As we mentioned before, the prediction step is to go through all mined complication rules and identify the consequent items of the matched rules as the predicted complications. And the prediction list includes several diseases. However, in the practical scenario, it is important to limit the list length, which can give more insightful suggestions for doctors. Thus we also compare the accuracy of three algorithms with different length of prediction list (Table 1). The results show that the proposed method is better than the baseline methods in three scenarios.

Table 1. The accuracy comparison of three algorithms with different list length

5 Conclusions

This paper focuses on mining disease complication association rules based on medical information. The concept of concurrent weight of diseases is proposed and defined. And the BP neural network model is introduced to predict the weight for all related diseases. Then, we adopt the weighted association rule mining algorithm and FP-tree structure to retrieve the complication relationship among diseases. Based on the mined rules, the potential list of patients’ complication can be generated.

This research provides several research contributions. First, we propose a new index to evaluate the importance of different diseases on complication prediction. The defined index, i.e., concurrent weight, can describe the possibility that a disease become a complication of other diseases. Second, we introduce the BP network to predict the disease weight and design the appropriate input and output data. We define the disease information as a three dimension vector and the output of BP network is described by two neurons. By using the BP model, we can deduce a relatively complete disease knowledgebase. Third, we adopt the weighted association rule approach to mine the diseases association rules. To the best of our knowledge, it is the first time to apply the weighted association rule mining approach in the medical field. And some interesting association rules are retrieved.

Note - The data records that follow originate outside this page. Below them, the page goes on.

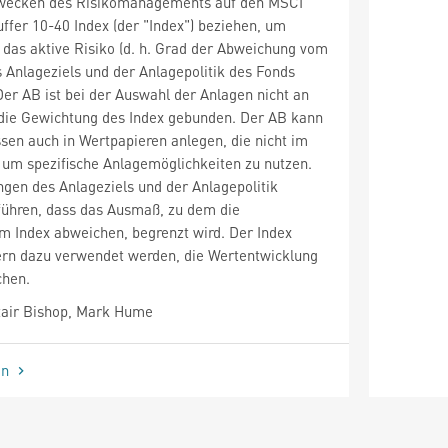
Zwecken des Risikomanagements auf den MSCI
fer 10-40 Index (der "Index") beziehen, um
s das aktive Risiko (d. h. Grad der Abweichung vom
s Anlageziels und der Anlagepolitik des Fonds
er AB ist bei der Auswahl der Anlagen nicht an
 die Gewichtung des Index gebunden. Der AB kann
en auch in Wertpapieren anlegen, die nicht im
, um spezifische Anlagemöglichkeiten zu nutzen.
gen des Anlageziels und der Anlagepolitik
führen, dass das Ausmaß, zu dem die
m Index abweichen, begrenzt wird. Der Index
gern dazu verwendet werden, die Wertentwicklung
chen.
tair Bishop, Mark Hume
en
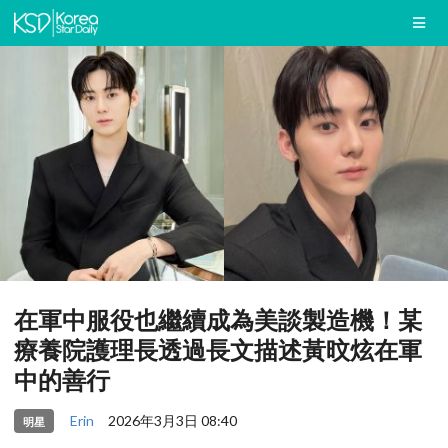
在軍中服役也繼續成為美談製造機！某
療養院護理長透過長文描述黃旼炫在軍
中的善行
Erin
2026年3月3日 08:40
明星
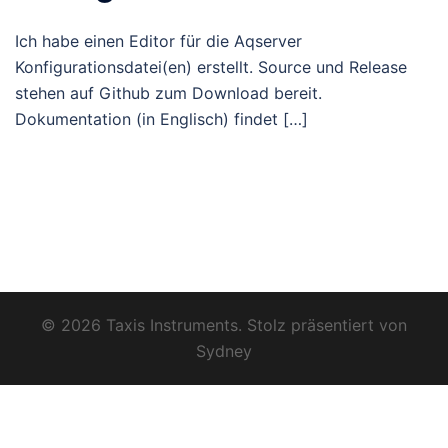
Ich habe einen Editor für die Aqserver
Konfigurationsdatei(en) erstellt. Source und Release
stehen auf Github zum Download bereit.
Dokumentation (in Englisch) findet […]
© 2026 Taxis Instruments. Stolz präsentiert von
Sydney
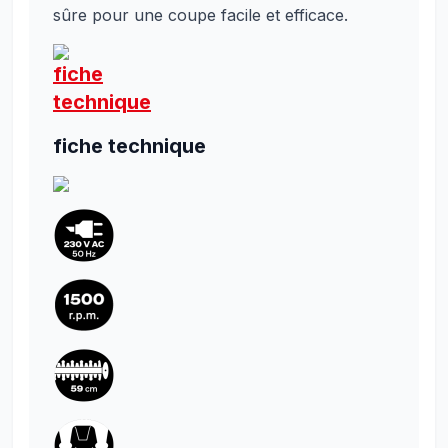
sûre pour une coupe facile et efficace.
fiche technique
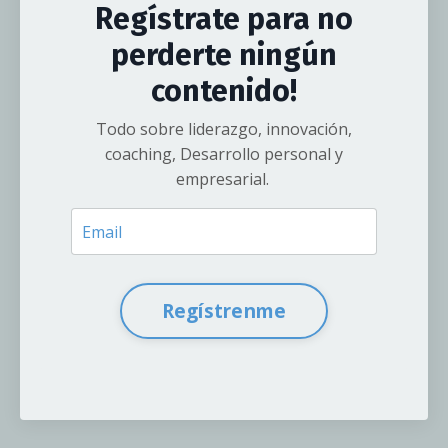
Regístrate para no
perderte ningún
contenido!
Todo sobre liderazgo, innovación,
coaching, Desarrollo personal y
empresarial.
Regístrenme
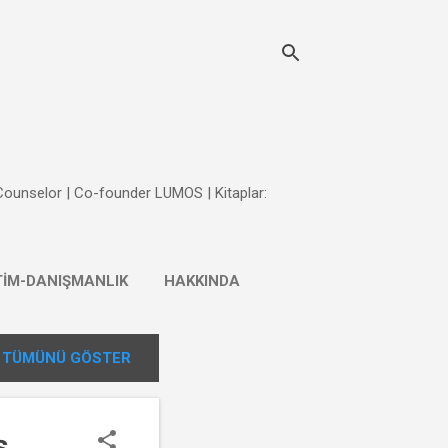
 Counselor | Co-founder LUMOS | Kitaplar:
TİM-DANIŞMANLIK
HAKKINDA
TÜMÜNÜ GÖSTER
ş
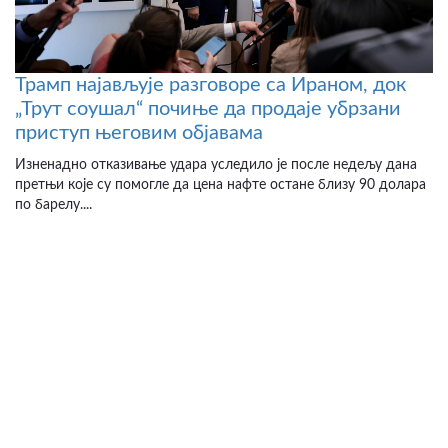
Трамп најављује разговоре са Ираном, док
„Трут соушал“ почиње да продаје убрзани
приступ његовим објавама
Изненадно отказивање удара уследило је после недељу дана
претњи које су помогле да цена нафте остане близу 90 долара
по барелу....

There are several limitations of this study, which provide opportunities for future research. First of all, we only focus on the mining of relationship among diseases, which can’t describe the complication relationship accurately. Second, due to the scope and complexity of this study, we do not invite medical professionals to evaluate mined complication association rules. Although the derived rules are surely helpful for doctors’ decision-making in the real practice, some rules maybe not meaningful or even wrong from the view of clinical research. Third, this research only uses the predication accuracy as the metric.